• Exercise input:

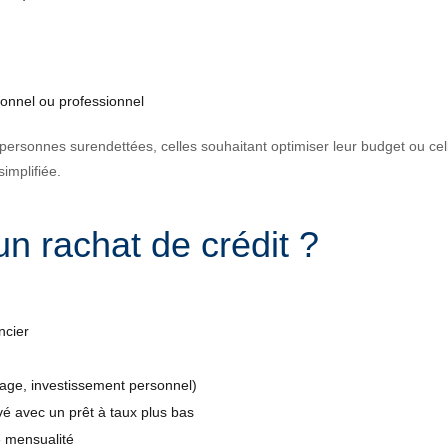
sonnel ou professionnel
 personnes surendettées, celles souhaitant optimiser leur budget ou cel
implifiée.
n rachat de crédit ?
ncier
yage, investissement personnel)
vé avec un prêt à taux plus bas
e mensualité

• Required work:
What is wanted is the line containing "personnes surendettées, celles" and every line after it through the last line of the entries, printed exactly.

• Worked solution:
 personnes surendettées, celles souhaitant optimiser leur budget ou cel
implifiée.
n rachat de crédit ?
ncier
yage, investissement personnel)
vé avec un prêt à taux plus bas
e mensualité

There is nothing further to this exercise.